Wilkes himself; thus making $55,000. Upon the basis of this settlement, the defendant was to deliver to Wilkes the certificate held by it for the $55,000 United States bonds. The plaintiff paid to the defendant the sum of $40,000 according to the terms of the above settlement, and received the certificates for one thousand shares coal stock. The four hundred shares of railroad stock were not then delivered, there being a suit about it at the time of the agreement which prevented all transfers; but it was regarded and treated by both parties as belonging to the plaintiff.

In September, 1869, nearly three years after the date of the settlement, suit was brought by the plaintiff in the Superior Court of Baltimore City to recover the $40,000 paid by it to the defendant in pursuance of the arrangement above stated. At the request of the plaintiff, the court granted the following propositions of law:

First, That if the plaintiff agreed to purchase for $40,000 the railroad and coal stock, and paid that sum, then the court must find for the plaintiff for that amount; provided the court shall find that the defendant knew the plaintiff to be a national bank, and shall further find that the certificate of deposit was delivered up in consequence of said contract, if by said contract no part of the $40,000 was to be paid for the certificate.

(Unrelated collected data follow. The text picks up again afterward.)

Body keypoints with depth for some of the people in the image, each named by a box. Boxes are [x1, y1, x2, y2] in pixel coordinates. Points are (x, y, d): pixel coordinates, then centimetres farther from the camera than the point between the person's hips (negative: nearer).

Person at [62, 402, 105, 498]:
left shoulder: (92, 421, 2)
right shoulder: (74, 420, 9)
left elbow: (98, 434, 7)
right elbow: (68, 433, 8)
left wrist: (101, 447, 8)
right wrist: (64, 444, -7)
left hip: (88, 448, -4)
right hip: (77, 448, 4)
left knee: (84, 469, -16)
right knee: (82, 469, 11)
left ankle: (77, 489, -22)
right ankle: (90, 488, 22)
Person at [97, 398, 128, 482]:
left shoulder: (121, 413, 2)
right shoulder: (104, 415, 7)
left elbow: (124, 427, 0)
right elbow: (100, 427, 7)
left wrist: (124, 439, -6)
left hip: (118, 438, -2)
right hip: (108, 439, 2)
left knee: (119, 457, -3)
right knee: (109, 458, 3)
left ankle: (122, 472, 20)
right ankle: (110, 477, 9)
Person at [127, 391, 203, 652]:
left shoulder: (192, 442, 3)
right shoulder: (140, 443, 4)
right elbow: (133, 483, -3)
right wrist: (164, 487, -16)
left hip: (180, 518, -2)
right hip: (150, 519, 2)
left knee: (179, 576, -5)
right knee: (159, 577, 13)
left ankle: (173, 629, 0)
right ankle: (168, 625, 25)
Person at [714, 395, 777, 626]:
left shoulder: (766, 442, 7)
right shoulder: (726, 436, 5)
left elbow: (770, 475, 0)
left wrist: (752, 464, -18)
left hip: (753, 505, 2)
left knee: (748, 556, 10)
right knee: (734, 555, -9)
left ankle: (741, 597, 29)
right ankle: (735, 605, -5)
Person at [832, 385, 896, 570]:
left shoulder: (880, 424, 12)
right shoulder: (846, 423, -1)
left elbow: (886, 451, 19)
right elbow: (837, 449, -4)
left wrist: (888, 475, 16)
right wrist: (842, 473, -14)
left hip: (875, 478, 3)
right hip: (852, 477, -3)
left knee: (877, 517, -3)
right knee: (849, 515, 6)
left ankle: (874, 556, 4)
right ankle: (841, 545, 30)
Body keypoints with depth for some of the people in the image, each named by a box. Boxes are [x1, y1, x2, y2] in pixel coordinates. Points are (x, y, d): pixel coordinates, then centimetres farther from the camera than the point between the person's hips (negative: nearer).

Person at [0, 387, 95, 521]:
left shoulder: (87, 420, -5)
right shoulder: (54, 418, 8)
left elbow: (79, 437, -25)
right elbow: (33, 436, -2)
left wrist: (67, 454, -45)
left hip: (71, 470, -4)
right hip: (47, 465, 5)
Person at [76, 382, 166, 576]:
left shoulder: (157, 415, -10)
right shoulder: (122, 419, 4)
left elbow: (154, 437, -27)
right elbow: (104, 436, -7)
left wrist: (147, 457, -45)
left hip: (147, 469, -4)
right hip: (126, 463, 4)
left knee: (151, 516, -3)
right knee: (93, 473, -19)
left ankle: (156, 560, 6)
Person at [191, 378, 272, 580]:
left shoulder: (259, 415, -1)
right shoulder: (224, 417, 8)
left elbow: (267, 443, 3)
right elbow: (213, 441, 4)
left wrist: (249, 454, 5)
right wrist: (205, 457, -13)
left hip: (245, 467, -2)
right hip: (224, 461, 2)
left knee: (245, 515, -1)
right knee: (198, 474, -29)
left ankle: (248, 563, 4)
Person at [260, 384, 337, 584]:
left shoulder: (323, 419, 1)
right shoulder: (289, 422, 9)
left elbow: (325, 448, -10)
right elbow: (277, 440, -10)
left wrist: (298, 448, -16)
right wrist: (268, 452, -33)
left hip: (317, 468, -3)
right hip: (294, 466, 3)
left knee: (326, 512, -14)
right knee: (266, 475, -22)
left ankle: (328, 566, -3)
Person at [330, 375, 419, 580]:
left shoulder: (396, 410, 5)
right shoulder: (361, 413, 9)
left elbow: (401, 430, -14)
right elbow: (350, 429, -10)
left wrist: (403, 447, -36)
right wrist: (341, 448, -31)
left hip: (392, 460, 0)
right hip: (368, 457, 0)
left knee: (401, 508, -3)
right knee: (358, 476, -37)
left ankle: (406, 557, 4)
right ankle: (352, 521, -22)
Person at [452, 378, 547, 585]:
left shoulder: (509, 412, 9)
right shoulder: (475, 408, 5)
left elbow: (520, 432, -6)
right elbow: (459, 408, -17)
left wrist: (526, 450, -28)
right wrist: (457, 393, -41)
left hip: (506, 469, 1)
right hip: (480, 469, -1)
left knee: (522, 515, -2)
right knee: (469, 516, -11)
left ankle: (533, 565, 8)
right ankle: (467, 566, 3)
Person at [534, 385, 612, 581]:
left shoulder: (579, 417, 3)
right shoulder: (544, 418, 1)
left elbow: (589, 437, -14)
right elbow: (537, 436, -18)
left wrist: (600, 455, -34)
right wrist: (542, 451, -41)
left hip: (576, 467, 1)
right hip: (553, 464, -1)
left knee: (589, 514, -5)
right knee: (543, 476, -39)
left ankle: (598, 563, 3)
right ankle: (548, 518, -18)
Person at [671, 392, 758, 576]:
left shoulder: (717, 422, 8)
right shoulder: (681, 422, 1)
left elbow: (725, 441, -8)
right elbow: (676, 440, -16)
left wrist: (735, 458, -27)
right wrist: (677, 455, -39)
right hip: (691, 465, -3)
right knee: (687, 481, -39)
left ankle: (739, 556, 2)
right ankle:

Second, That if the plaintiff agreed to purchase the said stock for $40,000, and Wilkes also agreed to purchase for $15,000 one hundred and twenty-five shares of plaintiff's stock, and the inducement to both agreements was Wilkes's desire to obtain the certificate of deposit, and he did so obtain it, that does not inure to make the first contract valid, provided the court shall find, that, by the first-mentioned contract, the consideration for which the sum of $40,000 was to be paid was the railroad and coal stock, and that no part of said sum was to be paid for the certificate of deposit.

Third, That if the plaintiff, in order to compromise the certificate of deposit, agreed to purchase it and the railroad and coal stock for 40,000, and paid the money, then the plaintiff is entitled to recover so much of said sum as the court shall find was paid for said stock.